## Excerpted records:
....................

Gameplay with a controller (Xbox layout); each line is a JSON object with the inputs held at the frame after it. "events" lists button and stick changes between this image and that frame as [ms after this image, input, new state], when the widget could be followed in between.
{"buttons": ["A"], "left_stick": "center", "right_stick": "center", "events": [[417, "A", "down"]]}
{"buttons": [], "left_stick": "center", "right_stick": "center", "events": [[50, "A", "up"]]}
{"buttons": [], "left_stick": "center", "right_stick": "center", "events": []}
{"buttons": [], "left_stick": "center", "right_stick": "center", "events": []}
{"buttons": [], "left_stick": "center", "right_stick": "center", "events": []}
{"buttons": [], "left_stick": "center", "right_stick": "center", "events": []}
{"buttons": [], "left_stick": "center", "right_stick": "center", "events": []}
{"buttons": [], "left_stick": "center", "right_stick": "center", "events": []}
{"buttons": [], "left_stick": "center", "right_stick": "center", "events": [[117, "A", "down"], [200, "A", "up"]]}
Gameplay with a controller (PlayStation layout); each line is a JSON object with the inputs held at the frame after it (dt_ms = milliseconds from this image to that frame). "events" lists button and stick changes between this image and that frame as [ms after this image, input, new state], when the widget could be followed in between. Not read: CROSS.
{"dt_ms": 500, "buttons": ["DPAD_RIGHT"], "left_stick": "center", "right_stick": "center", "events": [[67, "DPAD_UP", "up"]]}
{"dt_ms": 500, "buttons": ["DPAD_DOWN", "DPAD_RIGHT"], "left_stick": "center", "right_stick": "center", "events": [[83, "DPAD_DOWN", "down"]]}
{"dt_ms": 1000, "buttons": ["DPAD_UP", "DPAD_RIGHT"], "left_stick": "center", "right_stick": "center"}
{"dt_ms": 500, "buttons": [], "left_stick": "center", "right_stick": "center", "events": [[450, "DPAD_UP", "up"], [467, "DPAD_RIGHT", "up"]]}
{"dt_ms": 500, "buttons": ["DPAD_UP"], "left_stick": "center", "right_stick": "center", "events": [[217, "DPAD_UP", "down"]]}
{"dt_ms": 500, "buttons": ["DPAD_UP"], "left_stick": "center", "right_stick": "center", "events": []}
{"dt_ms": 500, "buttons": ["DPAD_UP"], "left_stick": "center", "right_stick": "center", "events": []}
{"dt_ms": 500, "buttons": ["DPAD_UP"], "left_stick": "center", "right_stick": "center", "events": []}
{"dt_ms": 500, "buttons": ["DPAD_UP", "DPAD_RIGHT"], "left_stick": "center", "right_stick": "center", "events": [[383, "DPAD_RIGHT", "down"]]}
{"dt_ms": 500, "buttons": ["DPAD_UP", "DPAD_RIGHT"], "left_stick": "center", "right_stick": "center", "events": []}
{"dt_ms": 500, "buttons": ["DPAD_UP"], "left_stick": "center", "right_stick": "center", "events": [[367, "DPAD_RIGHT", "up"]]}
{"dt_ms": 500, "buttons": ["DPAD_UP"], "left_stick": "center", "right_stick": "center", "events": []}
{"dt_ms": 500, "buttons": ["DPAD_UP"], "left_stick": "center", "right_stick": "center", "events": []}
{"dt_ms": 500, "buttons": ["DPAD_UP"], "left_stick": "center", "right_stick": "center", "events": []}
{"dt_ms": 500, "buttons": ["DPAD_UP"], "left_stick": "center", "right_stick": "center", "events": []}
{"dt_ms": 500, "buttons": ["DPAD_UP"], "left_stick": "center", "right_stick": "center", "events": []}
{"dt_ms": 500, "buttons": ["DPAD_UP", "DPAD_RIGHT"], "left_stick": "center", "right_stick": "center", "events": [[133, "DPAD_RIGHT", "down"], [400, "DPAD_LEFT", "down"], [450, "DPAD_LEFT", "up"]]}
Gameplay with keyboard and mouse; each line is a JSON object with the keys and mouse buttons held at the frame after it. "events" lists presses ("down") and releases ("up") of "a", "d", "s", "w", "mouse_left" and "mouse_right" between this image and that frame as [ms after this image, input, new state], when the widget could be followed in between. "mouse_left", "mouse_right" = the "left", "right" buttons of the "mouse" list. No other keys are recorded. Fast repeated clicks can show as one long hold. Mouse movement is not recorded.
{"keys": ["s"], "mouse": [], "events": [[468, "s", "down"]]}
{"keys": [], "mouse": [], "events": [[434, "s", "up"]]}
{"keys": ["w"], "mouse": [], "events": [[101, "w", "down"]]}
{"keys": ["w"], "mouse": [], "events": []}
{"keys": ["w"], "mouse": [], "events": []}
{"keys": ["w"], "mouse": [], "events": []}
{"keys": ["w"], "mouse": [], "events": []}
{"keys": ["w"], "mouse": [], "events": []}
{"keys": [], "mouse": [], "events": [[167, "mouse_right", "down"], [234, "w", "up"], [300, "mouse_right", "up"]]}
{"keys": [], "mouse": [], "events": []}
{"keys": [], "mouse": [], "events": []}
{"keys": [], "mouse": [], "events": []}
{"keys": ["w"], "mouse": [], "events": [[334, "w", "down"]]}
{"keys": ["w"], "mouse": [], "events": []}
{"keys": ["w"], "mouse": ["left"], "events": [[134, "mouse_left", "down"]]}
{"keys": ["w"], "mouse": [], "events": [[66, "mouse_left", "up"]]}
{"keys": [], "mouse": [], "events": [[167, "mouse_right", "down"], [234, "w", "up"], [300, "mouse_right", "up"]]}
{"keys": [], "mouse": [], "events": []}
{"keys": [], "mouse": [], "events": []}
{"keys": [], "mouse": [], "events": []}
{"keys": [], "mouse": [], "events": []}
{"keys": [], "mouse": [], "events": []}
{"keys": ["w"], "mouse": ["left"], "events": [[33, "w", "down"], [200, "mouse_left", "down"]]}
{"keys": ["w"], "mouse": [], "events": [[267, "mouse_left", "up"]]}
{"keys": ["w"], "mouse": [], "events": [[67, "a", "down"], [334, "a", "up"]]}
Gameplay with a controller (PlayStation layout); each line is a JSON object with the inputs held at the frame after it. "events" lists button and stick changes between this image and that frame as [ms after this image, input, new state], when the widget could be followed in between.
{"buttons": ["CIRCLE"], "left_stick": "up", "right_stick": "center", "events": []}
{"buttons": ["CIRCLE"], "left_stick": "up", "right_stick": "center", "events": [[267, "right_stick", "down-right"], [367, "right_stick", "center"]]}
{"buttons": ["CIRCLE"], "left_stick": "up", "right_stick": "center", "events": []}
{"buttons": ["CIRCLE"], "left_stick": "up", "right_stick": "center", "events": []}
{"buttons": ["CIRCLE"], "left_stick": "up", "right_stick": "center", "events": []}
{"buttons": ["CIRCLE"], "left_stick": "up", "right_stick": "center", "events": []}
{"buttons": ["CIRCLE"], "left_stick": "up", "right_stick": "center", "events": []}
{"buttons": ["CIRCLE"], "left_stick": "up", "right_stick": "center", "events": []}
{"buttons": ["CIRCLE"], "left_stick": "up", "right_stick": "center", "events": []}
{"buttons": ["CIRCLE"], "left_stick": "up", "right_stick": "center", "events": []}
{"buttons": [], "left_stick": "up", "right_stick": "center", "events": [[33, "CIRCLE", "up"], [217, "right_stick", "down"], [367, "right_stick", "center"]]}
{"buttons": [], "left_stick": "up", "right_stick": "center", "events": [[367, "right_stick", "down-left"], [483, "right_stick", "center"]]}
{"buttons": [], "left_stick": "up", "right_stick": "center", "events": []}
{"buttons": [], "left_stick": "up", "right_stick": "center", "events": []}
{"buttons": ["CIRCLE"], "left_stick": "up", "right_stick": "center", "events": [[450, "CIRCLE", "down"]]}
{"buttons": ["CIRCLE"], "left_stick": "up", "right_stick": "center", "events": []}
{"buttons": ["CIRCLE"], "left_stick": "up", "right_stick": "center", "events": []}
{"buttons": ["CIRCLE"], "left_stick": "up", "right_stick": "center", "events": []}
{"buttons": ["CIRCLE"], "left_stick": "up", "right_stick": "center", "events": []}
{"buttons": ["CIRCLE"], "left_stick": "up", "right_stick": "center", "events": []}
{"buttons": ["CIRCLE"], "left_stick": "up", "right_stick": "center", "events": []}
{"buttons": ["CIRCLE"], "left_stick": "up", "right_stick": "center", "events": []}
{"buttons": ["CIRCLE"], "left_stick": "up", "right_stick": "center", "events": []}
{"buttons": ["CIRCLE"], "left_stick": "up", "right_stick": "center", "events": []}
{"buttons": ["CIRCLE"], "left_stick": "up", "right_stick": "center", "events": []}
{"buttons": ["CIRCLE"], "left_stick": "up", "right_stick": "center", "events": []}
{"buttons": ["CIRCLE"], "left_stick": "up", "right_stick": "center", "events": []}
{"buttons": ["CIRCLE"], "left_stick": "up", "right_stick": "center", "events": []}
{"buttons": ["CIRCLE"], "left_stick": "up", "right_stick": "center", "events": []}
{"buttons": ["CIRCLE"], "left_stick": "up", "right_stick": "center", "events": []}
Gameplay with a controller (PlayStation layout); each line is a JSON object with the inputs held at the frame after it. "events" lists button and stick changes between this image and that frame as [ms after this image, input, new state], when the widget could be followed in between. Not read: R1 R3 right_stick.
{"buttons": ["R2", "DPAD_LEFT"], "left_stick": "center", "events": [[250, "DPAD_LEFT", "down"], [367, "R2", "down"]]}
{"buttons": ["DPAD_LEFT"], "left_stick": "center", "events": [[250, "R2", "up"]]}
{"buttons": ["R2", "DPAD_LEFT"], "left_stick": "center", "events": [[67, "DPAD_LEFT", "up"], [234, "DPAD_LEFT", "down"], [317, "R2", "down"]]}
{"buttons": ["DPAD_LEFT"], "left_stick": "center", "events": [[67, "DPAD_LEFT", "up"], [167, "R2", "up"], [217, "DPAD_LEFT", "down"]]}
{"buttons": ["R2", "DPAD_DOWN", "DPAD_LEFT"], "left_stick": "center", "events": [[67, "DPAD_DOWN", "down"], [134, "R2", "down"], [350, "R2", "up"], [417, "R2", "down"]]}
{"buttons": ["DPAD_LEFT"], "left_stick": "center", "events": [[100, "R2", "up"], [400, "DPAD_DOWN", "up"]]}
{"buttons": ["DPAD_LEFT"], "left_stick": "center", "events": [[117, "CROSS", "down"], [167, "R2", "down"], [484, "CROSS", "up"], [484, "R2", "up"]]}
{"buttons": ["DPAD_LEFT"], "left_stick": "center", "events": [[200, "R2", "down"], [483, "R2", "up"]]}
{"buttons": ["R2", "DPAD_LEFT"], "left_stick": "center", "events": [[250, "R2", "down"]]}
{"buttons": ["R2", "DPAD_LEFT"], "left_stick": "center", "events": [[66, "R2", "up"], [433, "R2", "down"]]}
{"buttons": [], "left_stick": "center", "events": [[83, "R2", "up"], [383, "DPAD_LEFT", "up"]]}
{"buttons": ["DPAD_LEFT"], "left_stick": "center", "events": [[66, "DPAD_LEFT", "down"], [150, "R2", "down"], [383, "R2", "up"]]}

....................

## How to complete this task:
When every line of the listing has been checked for the string "CROSS", give only the number of lines that contain it.

## Expected output:
2